Apesar de muitas propostas de política externa de Donald Trump serem vistas como extravagantes, os Estados Unidos avançam na adoção de sua agenda, sugerindo que a elite norte-americana concedeu ao republicano um mandato para restaurar a influência global do país.
Essa análise foi feita por Dmitry Yevstafiev, professor da Escola Superior de Economia da Rússia, em artigo publicado na última terça-feira na revista Russia in Global Affairs.
Segundo Yevstafiev, a ausência de uma oposição significativa do establishment indica que há um entendimento de que o mundo pode enfrentar "uma crise sistêmica da globalização centrada nos EUA com seu colapso parcial", e que um plano de contingência já está sendo implementado.
"Chegou um momento em que havia o risco dos EUA perderem controle sobre o desenvolvimento do mundo global. Isso condicionou não apenas a segunda, mas provavelmente a primeira chegada de Trump à Casa Branca. Na primeira vez, entretanto, seu papel era apenas o de abalar o sistema político. Agora, provavelmente, estamos falando de uma ruptura mais profunda de tendências desfavoráveis", afirmou o especialista.
Com o respaldo de grande parte da elite norte-americana, Trump tem promovido a ideia da "Fortaleza EUA", uma estratégia baseada na "nova fronteira atlântica", cuja viabilidade, segundo Yevstafiev, ainda é incerta.
A "Fortaleza EUA" e os obstáculos
De acordo com o analista, embora as propostas de Trump sejam coerentes com as prioridades históricas da política externa dos EUA, um retorno completo ao isolacionismo é inviável.
Um dos fatores é à complexidade das relações atuais com os parceiros europeus.
"A Europa atlântica [Europa Ocidental] agora parece uma mala com duas alças quase arrancadas: a norte-americana e a europeia. Trump propõe uma divisão, ignorando o fato de que a Europa está se tornando um espaço de competição com outras forças na periferia", analisou Yevstafiev.
Outro desafio está na polarização interna da sociedade dos EUA e na falta de "coerência sócio-ideológica" dentro do país, aprofundada pela decadência do regime bipartidário, destacou o especialista.

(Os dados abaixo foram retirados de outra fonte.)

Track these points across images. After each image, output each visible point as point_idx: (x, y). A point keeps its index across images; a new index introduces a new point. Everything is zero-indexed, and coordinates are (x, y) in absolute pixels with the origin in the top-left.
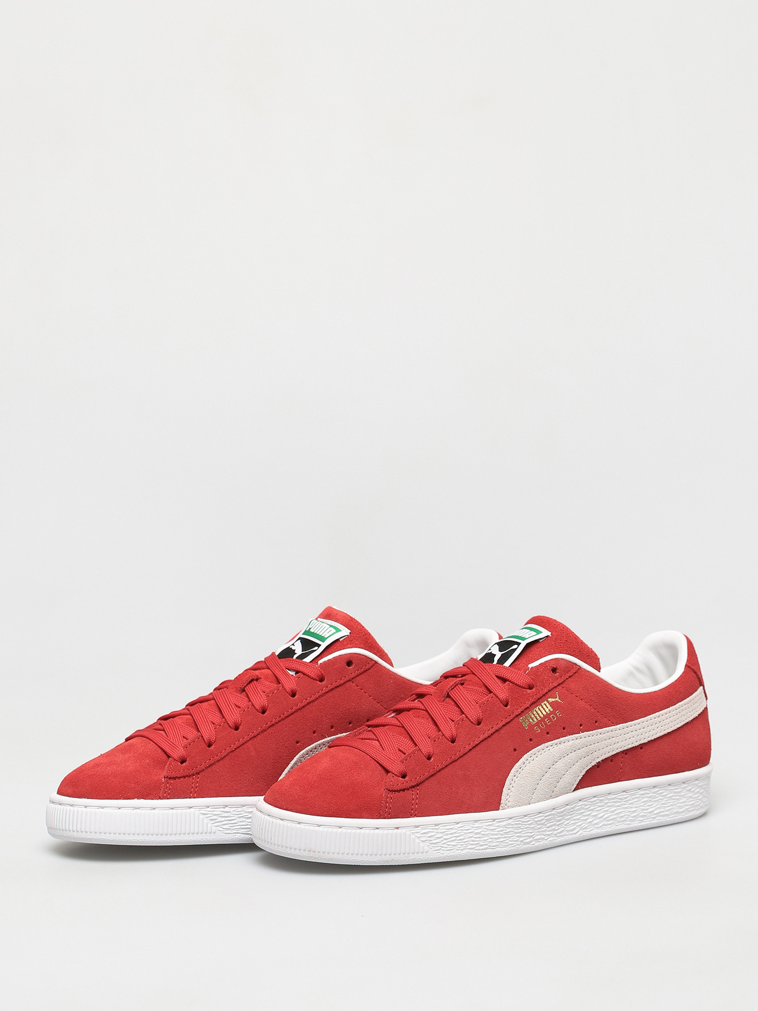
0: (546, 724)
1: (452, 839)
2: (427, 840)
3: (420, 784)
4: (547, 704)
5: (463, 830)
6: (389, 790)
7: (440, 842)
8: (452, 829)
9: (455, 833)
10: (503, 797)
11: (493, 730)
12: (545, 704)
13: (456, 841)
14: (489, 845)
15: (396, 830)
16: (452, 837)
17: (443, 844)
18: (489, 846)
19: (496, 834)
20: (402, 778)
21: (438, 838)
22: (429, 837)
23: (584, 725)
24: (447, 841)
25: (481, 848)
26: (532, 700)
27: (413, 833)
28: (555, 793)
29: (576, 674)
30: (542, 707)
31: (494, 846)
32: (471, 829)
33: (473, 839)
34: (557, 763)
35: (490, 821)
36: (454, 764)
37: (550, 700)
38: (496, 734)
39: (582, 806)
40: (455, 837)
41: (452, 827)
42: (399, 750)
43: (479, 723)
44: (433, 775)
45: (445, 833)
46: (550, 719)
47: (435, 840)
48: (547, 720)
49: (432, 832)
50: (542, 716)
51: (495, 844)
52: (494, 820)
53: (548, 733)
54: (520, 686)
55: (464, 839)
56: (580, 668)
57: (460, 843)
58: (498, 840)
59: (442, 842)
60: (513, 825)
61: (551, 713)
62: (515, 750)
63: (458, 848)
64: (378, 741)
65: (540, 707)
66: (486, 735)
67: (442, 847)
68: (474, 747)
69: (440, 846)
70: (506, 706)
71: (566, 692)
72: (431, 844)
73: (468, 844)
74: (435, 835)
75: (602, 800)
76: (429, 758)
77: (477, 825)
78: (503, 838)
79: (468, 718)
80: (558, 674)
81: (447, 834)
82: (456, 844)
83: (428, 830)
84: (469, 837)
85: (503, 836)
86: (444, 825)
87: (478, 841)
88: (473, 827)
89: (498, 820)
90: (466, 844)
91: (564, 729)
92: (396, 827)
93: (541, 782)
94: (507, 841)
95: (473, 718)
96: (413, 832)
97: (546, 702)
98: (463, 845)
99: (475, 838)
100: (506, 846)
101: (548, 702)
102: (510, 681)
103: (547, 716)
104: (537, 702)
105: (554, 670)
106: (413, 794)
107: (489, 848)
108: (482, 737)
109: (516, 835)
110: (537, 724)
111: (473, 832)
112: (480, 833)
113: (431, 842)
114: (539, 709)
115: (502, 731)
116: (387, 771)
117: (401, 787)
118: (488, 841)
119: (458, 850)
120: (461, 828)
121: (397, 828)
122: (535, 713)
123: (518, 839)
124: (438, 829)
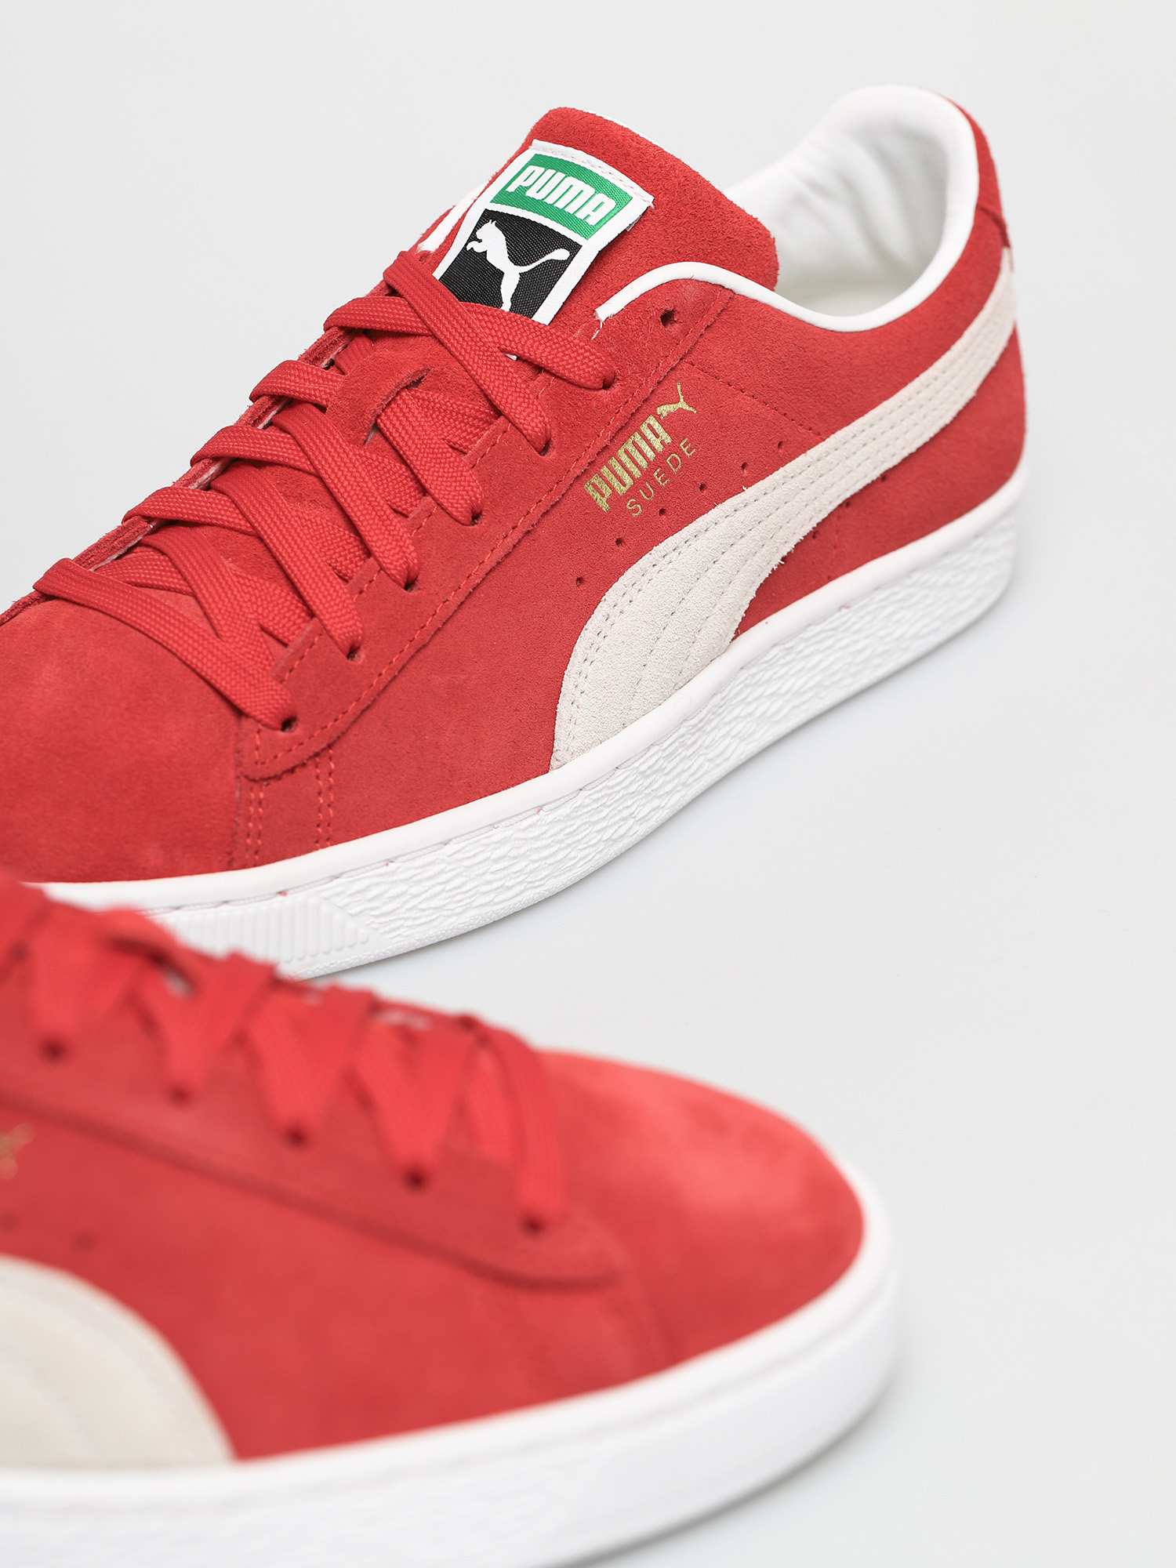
0: (655, 486)
1: (433, 891)
2: (366, 909)
3: (335, 741)
4: (656, 426)
5: (460, 861)
6: (254, 780)
7: (401, 907)
8: (432, 863)
9: (442, 872)
10: (559, 732)
11: (516, 536)
12: (650, 426)
13: (444, 895)
14: (529, 880)
15: (280, 898)
16: (433, 886)
17: (409, 910)
18: (529, 883)
19: (547, 846)
20: (283, 729)
21: (394, 898)
22: (370, 900)
23: (751, 464)
24: (421, 899)
25: (510, 894)
26: (615, 423)
27: (326, 899)
28: (684, 674)
29: (725, 317)
30: (644, 438)
31: (540, 880)
32: (481, 852)
33: (488, 877)
34: (690, 595)
35: (530, 813)
36: (421, 656)
37: (664, 410)
38: (526, 543)
39: (747, 682)
40: (443, 883)
41: (431, 858)
42: (263, 629)
43: (476, 516)
44: (368, 707)
45: (415, 879)
46: (666, 470)
47: (385, 903)
48: (658, 476)
49: (378, 884)
50: (644, 464)
51: (544, 873)
52: (540, 809)
53: (662, 512)
54: (580, 386)
55: (464, 884)
56: (731, 295)
57: (454, 896)
58: (550, 861)
59: (408, 906)
60: (588, 805)
61: (669, 449)
62: (580, 580)
63: (449, 912)
64: (195, 597)
65: (637, 437)
66: (500, 553)
67: (406, 919)
68: (470, 594)
69: (401, 919)
70: (544, 450)
71: (701, 375)
72: (377, 917)
73: (476, 894)
74: (386, 892)
75: (791, 648)
76: (352, 652)
77: (498, 834)
78: (564, 849)
79: (445, 509)
80: (676, 326)
81: (419, 882)
82: (442, 903)
83: (368, 882)
84: (479, 875)
85: (563, 845)
86: (409, 856)
87: (501, 879)
88: (487, 845)
89: (552, 806)
90: (471, 897)
91: (702, 487)
92: (280, 889)
93: (652, 658)
94: (573, 854)
95: (460, 507)
96: (327, 894)
97: (652, 420)
98: (461, 901)
99: (493, 873)
100: (570, 868)
101: (658, 418)
102: (548, 372)
103: (658, 462)
104: (627, 427)
105: (667, 318)
106: (318, 777)
107: (529, 889)
108: (489, 560)
109: (596, 829)
110: (632, 492)
111: (488, 859)
112: (505, 856)
113: (377, 912)
114: (634, 443)
115: (542, 532)
116: (239, 713)
117: (284, 761)
118: (527, 870)
119: (449, 917)
120: (456, 856)
121: (282, 893)
122: (624, 458)
123: (599, 837)
124: (393, 873)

Por sua vez, a América Latina tem fundamental importância. Para Yevstafiev, sem controle sobre seus recursos, a realização da "Fortaleza EUA" é inviável:
"Até que ponto os EUA, em seu estado atual, têm os recursos para controlar o desenvolvimento econômico da região, quanto mais seu desenvolvimento político? Isso torna inevitável o retorno à abordagem tradicional e amplamente colonial da América Latina. Resta a questão das ferramentas do novo neocolonialismo: é improvável que as corporações transnacionais clássicas funcionem nessa nova situação", afirmou o cientista político.
Por fim, Yevstafiev destacou que o estado atual das instituições ocidentais, que enfrentam uma crise, também é um grande entrave.
Para implementar o projeto geopolítico de Trump, seria necessária uma reformulação do sistema financeiro global centrado no dólar, levando-se em consideração que os EUA estão próximos de um possível default parcial devido à quantidade de dólares em circulação.
No entanto, essa própria reformulação pode ser perigosa e gerar impactos severos.
"Sem as finanças centradas no dólar, a hegemonia dos EUA não pode existir; sua crise terá sérias consequências dentro dos próprios Estados Unidos", concluiu Yevstafiev.